About 12.5% of restaurant bills are incorrect. If 200 bills are selected at ran- dom, find the probability that at least 22 will contain an error. Is this likely or unlikely to occur

Answer 1

0.7734 = 77.34% probability that at least 22 will contain an error. Probability above 50%, which means that this is likely to occur.

Explanation:

Binomial probability distribution

Probability of exactly x successes on n repeated trials, with p probability.

Can be approximated to a normal distribution, using the expected value and the standard deviation.

The expected value of the binomial distribution is:

`E(X) = np`

The standard deviation of the binomial distribution is:

`√(V(X)) = √(np(1-p))`

Normal probability distribution

Problems of normally distributed distributions can be solved using the z-score formula.

In a set with mean
`\mu` and standard deviation
`\sigma`, the z-score of a measure X is given by:

`Z = (X - \mu)/(\sigma)`

The Z-score measures how many standard deviations the measure is from the mean.
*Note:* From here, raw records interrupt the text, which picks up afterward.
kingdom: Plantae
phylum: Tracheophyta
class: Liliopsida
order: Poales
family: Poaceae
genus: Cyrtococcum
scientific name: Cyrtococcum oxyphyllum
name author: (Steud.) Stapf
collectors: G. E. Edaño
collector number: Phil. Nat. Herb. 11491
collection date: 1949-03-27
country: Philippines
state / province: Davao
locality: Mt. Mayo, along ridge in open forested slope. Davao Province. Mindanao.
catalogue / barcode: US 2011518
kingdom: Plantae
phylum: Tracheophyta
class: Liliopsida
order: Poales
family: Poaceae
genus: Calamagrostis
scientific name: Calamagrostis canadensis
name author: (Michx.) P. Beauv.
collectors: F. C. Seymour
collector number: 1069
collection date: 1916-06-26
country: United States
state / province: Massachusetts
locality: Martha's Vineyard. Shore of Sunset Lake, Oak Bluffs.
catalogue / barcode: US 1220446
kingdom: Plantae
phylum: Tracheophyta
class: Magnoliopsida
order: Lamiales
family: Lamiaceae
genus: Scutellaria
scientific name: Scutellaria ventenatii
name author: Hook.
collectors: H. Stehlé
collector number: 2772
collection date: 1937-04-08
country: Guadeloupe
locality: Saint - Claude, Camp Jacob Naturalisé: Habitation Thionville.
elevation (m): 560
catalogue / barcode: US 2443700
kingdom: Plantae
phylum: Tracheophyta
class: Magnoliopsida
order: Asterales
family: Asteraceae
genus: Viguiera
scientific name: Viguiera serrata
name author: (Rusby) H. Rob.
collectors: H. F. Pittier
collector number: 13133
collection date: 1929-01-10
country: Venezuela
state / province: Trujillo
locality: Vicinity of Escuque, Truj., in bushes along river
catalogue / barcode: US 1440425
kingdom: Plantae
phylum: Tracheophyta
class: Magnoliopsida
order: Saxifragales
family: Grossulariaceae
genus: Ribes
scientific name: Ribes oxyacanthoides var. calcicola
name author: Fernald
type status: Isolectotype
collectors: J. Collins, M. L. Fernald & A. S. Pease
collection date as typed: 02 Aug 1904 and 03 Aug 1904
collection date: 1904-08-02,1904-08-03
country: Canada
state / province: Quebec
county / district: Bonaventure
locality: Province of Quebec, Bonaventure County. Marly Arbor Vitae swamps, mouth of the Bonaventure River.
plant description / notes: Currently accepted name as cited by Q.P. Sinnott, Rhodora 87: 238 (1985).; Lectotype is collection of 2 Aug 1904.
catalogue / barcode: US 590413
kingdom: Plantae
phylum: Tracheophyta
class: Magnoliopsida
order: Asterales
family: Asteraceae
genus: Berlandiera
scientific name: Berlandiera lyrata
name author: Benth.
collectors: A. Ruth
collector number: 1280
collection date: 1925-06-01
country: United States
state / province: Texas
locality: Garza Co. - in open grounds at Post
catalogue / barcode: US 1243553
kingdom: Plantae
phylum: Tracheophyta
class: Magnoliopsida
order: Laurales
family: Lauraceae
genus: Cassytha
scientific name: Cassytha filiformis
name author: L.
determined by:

After finding the Z-score, we look at the z-score table and find the p-value associated with this z-score. This p-value is the probability that the value of the measure is smaller than X, that is, the percentile of X. Subtracting 1 by the p-value, we get the probability that the value of the measure is greater than X.

When we are approximating a binomial distribution to a normal one, we have that
`\mu = E(X)`,
`\sigma = √(V(X))`.

About 12.5% of restaurant bills are incorrect.

This means that
`p = 0.125`

200 bills are selected at random

This means that
`n = 200`

Mean and standard deviation:

`\mu = E(X) = np = 200*0.125 = 25`

`\sigma = √(V(X)) = √(np(1-p)) = √(200*0.125*0.875) = 4.677`

Find the probability that at least 22 will contain an error.

Using continuity correction, this is
`P(X \geq 22 - 0.5) = P(X \geq 21.5)`, which is 1 subtracted by the p-value of Z when X = 21.5. So

`Z = (X - \mu)/(\sigma)`

`Z = (21.5 - 25)/(4.677)`

`Z = -0.75`

`Z = -0.75` has a p-value of 0.2266.

1 - 0.2266 = 0.7734

0.7734 = 77.34% probability that at least 22 will contain an error. Probability above 50%, which means that this is likely to occur.